Holocaust wasn’t a joke

What is it with student journalists lately?

First you had the white kid at Oregon State who wrote a column calling black people immoral. Then you had the one at the University of Massachusetts who opined that Pat Tillman, the former NFL player killed in Afghanistan, “got what was coming to him.”

But the one that really stops me comes out of Rutgers University. I don’t single it out because of the transgression per se, even though it was egregious. For those who haven’t heard: The Medium, a weekly student journal of news, opinion, humor and scatology, published a cartoon on its cover the week before last under the headline “Holocaust Remembrance Week.” The cartoon was set at a carnival and depicted a bearded man sitting on the edge of an open kitchen stove. The caption: “Knock a Jew in the oven! Three throws for one dollar.”

Real knee slapping stuff.

Small wonder many people reacted in outrage. Some demanded that the school shut down the paper. Rutgers officials, pointing to a Supreme Court ruling protecting college newspapers from censorship, said their hands were tied. Last week, the newspaper, which has reportedly become notorious for racist “humor” and pornographic imagery, issued an entirely predictable apology.

But again, it’s not the cartoon alone that drops my jaw. No, the thing that appalls me is that the editor who chose the image and who defended it, says that he is himself Jewish. Indeed, Nathaniel Berke told reporters that he has ancestors who died in the Holocaust.

His reasoning in running the cartoon? “A lot of people were saying it was very funny,” he told the New York Sun. Also, humor about the Holocaust has always been taboo, he said. He thought making fun of it would help people cope.

The sheer temerity of it inspires awe.

I will leave it to others to analyze what, if anything, all this says about anti-Semitism or Jewish self-loathing.
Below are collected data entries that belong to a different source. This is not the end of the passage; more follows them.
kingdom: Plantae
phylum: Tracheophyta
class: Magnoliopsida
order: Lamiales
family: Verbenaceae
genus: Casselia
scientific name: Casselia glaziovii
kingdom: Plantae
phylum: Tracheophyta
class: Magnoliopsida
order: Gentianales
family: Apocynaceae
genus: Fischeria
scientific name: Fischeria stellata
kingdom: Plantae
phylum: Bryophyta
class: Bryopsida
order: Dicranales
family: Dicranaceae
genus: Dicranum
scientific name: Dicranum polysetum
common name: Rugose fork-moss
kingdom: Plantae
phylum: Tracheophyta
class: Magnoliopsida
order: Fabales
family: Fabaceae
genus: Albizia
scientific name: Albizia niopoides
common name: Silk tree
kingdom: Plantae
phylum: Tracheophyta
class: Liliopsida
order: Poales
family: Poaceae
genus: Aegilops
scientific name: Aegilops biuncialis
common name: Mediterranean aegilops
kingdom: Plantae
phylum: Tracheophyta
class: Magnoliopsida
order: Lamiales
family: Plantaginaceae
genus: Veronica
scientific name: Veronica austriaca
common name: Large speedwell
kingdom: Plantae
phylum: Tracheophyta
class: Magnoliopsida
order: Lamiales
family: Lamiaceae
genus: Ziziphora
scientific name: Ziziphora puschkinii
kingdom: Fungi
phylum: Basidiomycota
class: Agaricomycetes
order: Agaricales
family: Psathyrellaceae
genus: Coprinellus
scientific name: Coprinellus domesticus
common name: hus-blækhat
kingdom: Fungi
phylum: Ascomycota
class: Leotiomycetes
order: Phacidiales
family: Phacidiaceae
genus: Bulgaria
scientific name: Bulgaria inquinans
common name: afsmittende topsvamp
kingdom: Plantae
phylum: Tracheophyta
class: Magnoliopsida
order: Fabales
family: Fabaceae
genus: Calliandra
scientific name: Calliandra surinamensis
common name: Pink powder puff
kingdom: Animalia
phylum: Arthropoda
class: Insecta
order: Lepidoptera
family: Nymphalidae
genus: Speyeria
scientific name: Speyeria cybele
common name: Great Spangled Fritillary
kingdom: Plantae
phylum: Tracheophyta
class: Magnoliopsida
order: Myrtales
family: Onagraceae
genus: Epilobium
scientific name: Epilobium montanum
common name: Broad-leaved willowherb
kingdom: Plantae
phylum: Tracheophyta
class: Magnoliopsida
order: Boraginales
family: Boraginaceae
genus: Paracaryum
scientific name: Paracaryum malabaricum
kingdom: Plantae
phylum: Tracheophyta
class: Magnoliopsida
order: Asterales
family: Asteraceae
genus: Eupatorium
I’m having enough trouble getting my mind around the idea that a man with blood ties to the Holocaust could find that cartoon funny.

The issue is not, contrary to what he would have us believe, that Holocaust humor is not allowed. Granted, it’s a supremely difficult thing to pull off, but the three Oscars awarded to actor-director Roberto Benigni’s “Life Is Beautiful,” a 1997 comedy partially set in a death camp, stand as stark proof that it’s possible.

What separates Benigni’s movie from this execrable cartoon is obvious, of course. In the movie, the dead are not the butt of the joke.

It’s a distinction that speaks to the meanness, the lack of basic humanity, that permeates much of popular culture these days. My argument is not — I can’t say this strongly enough — about language or imagery but rather about intent. About taking as one’s purpose the diminution and humiliation of some marginalized racial, religious, ethnic or sexual group. And then hiding behind irreverence or claiming higher purpose, as in this nitwit’s contention that the cartoon would help people cope with the Holocaust. I guess we should be grateful he didn’t say it would help them find “closure.”

Political satire is one of the blessings of American liberty, the sharper its elbows, the better. But making a joke of the signature atrocity of modern times, the wanton slaughter of 6 million human beings, is not satire. Not even close.

It is, rather, the behavior of stunted children, emotional cripples incapable of reverence or even simple respect. And whether that malady stems from the unwillingness of the young to learn the lessons of history or the ineffectiveness of the old in teaching them, the effect is the same. Those lessons, purchased at a cost of blood and flesh, are not passed down and instead pass away.

To put it another way: The Holocaust is not a joke. And if we’re at a point where you have to explain that to a Jewish kid, heaven help us all.


Leonard Pitts Jr. is a columnist for the Miami Herald.